As flat as Florida and with few of the natural resources that bless its neighbors, this city-state on the shores of the Persian Gulf has had to invent its own economy over the years -- and it has succeeded spectacularly.
Prosperity has made this ancient trading hub -- one of the seven states that make up the United Arab Emirates -- something like a politics-free zone in a region rippling with discontent. There is little clamor for greater democratic rights, and the subdued news media know that political change and the place of Islam in society are subjects more safely left to tribal leaders, who have run this patch of desert for centuries.
Most of the city-state's 1.1 million residents are immigrants, and many of the 20 percent actually born in Dubai appear happy to be living under a benign autocracy that guarantees them free health care, education and scholarships to study abroad regardless of need.

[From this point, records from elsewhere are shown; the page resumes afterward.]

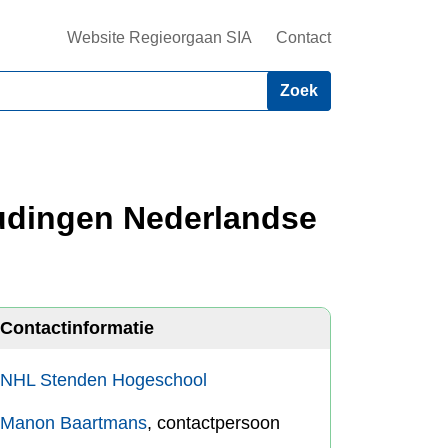
Website Regieorgaan SIA
Contact
oudingen Nederlandse
Contactinformatie
NHL Stenden Hogeschool
Manon Baartmans
, contactpersoon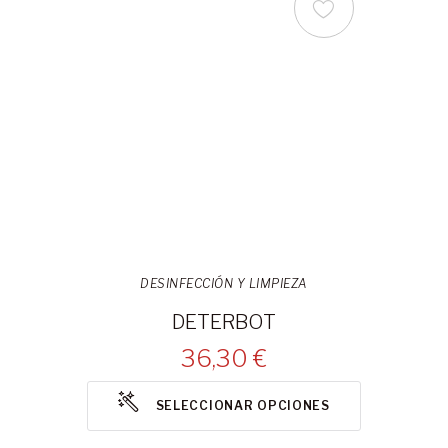
DESINFECCIÓN Y LIMPIEZA
DETERBOT
36,30 €
SELECCIONAR OPCIONES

Dubai has been filling in the sea to expand its shoreline, building skyscrapers and ski slopes and generally making the desert bloom. In the process, the emirate's unelected tribal leaders have presented a small-scale alternative to the Bush administration's vision of democratic government as the key to a stable Middle East.
This month, Dubai's Crown Prince Mohammed bin Rashid Maktum warned his fellow Arab leaders to "change, or you will be changed" at a forum attended by intellectuals, Middle Eastern politicians, business leaders and former president Bill Clinton. People who know the prince said his speech was not a push for democratic reform, but meant only to encourage his far wealthier neighbors to follow Dubai's model: using economic opportunities to appease volatile youth suffering poverty, unemployment and despair.

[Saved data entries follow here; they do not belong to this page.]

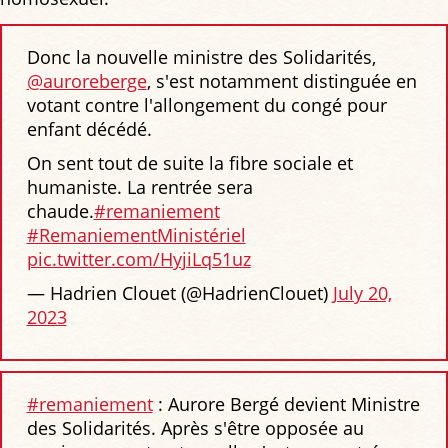
Donc la nouvelle ministre des Solidarités,
@auroreberge
, s'est notamment distinguée en
votant contre l'allongement du congé pour
enfant décédé.
On sent tout de suite la fibre sociale et
humaniste. La rentrée sera
chaude.
#remaniement
#RemaniementMinistériel
pic.twitter.com/HyjiLq51uz
— Hadrien Clouet (@HadrienClouet)
July 20,
2023
#remaniement
: Aurore Bergé devient Ministre
des Solidarités. Après s'être opposée au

"We believe our neighbors can do more," said Sultan Ahmed Bin Sulayem, chairman of the government-owned Nakheel development company and a longtime friend and partner of the prince. "We tell them: 'We have nothing, and look what we have done. Imagine with your resources what you could do.' "
Outside Sulayem's 47th-floor office window in the Emirates Towers, his new project is taking shape in the pale blue waters of the Persian Gulf. Dubbed The World, it is a $3 billion plan to create a series of islands resembling the map of the world. Nearby, two archipelagos in the shape of palm trees are emerging from the sea. Scheduled to be constructed in phases over the next seven years at a cost of more than $20 billion, the developments will feature luxury homes, apartments, clubs and shopping centers.
As important to the government's plans to promote tourism, the artificial islands will add more than 600 miles of coastline to Dubai, which naturally has only 70 miles of white-sand beaches. Sulayem described the projects as signs of the crown prince's ambitions to put his little emirate on the map.
"It doesn't matter what you call it, democracy or anything else," said Sulayem, who began working with the prince after graduating from Temple University in Philadelphia in 1981. "What people want above all else is economic development, a way to make a living, transparency and justice. If this is achieved, they don't care what you call the system."
The ruling tribe of Dubai, once a stop on the Silk Road renowned for its pearl trade, arrived from Abu Dhabi roughly a century ago. From the start, trade was central to its governing ethic and remained so even after oil was discovered here in 1966. Dubai's reserves pale in comparison with those of Abu Dhabi, which in 1971 became the capital of a federation of six emirates and largely finances the budget for each. A seventh joined a year later and each has developed a distinct character, from the traditional and pious Sharjah to cosmopolitan Dubai.